Input:

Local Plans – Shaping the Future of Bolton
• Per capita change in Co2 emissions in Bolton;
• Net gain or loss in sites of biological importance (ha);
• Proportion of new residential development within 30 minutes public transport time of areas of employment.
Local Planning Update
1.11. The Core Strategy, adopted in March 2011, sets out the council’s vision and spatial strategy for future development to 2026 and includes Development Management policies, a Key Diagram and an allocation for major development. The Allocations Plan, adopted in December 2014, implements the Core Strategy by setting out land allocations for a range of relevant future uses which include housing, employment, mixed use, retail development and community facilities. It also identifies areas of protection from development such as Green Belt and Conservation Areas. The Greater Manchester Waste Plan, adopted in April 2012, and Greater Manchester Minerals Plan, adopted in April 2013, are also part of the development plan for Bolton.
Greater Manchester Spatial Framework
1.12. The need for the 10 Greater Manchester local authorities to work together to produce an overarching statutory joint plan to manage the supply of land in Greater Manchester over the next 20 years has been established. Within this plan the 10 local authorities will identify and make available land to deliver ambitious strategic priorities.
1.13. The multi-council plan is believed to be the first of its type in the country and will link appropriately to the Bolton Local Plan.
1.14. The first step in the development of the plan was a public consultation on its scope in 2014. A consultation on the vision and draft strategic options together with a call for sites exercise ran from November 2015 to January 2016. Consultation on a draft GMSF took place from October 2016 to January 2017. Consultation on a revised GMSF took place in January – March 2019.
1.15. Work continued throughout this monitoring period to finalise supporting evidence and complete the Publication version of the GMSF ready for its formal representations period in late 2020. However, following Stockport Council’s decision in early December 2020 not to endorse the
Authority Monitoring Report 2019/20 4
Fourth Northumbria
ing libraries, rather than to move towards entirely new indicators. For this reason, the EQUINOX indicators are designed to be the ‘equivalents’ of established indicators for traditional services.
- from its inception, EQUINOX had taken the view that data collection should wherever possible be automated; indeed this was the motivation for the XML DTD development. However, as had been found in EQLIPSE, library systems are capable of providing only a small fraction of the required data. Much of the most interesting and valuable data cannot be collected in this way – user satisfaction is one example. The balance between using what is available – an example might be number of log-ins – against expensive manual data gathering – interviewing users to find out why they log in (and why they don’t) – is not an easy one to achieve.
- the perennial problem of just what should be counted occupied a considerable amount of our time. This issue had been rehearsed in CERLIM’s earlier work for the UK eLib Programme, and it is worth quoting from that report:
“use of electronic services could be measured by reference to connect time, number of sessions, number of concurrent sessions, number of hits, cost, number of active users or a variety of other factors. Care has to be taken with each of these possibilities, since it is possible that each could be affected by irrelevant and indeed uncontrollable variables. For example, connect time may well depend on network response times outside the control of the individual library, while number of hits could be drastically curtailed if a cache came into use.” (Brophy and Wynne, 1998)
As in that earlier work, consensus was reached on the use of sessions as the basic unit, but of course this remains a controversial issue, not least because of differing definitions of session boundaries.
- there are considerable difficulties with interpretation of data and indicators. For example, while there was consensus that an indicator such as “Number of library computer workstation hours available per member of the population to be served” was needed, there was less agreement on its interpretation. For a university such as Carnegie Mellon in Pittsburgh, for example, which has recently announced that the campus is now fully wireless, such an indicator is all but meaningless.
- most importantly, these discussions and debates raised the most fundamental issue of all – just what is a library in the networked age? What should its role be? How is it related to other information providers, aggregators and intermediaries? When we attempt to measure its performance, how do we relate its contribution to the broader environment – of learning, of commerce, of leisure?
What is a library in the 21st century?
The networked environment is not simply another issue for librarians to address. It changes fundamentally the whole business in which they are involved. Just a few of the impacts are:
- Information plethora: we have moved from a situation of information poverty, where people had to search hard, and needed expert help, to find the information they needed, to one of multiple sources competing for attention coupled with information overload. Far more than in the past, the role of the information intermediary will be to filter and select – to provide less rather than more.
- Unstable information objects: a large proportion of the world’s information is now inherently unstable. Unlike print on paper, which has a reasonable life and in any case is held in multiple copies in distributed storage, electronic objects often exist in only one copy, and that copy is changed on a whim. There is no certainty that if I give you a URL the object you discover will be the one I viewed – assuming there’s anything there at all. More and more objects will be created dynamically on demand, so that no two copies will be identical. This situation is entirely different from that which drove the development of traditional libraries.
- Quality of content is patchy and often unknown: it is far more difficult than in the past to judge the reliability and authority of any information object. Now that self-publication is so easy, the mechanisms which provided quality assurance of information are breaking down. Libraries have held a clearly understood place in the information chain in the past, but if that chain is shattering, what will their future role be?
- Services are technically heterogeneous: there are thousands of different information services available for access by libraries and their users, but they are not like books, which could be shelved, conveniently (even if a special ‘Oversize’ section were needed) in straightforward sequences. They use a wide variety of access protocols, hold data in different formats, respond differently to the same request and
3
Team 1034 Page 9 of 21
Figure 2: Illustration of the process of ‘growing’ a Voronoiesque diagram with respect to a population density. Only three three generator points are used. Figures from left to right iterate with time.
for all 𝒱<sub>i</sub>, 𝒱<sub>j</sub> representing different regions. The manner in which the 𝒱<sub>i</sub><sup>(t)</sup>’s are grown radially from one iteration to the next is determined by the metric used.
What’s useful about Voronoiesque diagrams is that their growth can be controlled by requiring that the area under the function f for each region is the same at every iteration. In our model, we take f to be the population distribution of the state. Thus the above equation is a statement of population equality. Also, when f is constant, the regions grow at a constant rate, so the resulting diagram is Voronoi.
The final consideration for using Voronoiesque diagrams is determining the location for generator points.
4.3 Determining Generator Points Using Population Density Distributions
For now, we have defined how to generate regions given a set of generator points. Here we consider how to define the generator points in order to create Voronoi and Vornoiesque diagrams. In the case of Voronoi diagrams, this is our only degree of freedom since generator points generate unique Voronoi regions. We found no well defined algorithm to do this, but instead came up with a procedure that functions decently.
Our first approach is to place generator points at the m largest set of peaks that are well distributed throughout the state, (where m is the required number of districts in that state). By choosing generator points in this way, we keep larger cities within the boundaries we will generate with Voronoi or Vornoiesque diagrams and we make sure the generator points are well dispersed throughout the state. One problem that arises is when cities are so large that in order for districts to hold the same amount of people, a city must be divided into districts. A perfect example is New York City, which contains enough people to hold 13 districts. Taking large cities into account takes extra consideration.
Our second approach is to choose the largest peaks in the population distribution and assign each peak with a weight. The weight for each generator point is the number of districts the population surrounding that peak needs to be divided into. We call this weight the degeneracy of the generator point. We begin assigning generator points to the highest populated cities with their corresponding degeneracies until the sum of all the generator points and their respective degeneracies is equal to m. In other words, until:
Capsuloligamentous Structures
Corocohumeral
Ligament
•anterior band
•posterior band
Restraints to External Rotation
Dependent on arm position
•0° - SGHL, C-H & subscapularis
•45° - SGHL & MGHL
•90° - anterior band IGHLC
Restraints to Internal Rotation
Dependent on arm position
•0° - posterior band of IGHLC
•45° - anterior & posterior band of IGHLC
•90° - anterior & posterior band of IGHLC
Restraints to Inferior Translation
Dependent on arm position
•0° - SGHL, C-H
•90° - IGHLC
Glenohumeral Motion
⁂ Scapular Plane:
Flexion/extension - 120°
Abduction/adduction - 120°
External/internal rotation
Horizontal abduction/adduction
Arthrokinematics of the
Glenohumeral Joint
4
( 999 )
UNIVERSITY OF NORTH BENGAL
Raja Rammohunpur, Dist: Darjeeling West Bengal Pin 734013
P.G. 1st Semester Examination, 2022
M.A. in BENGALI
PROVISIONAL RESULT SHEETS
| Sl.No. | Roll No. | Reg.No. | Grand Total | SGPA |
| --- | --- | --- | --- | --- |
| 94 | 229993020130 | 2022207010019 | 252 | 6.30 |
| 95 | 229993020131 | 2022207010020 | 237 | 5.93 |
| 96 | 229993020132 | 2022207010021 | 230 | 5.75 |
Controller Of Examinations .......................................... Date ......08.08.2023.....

Task instructions: Wherever the string "considerable" appears in a line of the records above, copy that line.

Solution for this problem:
- the perennial problem of just what should be counted occupied a considerable amount of our time. This issue had been rehearsed in CERLIM’s earlier work for the UK eLib Programme, and it is worth quoting from that report:
- there are considerable difficulties with interpretation of data and indicators. For example, while there was consensus that an indicator such as “Number of library computer workstation hours available per member of the population to be served” was needed, there was less agreement on its interpretation. For a university such as Carnegie Mellon in Pittsburgh, for example, which has recently announced that the campus is now fully wireless, such an indicator is all but meaningless.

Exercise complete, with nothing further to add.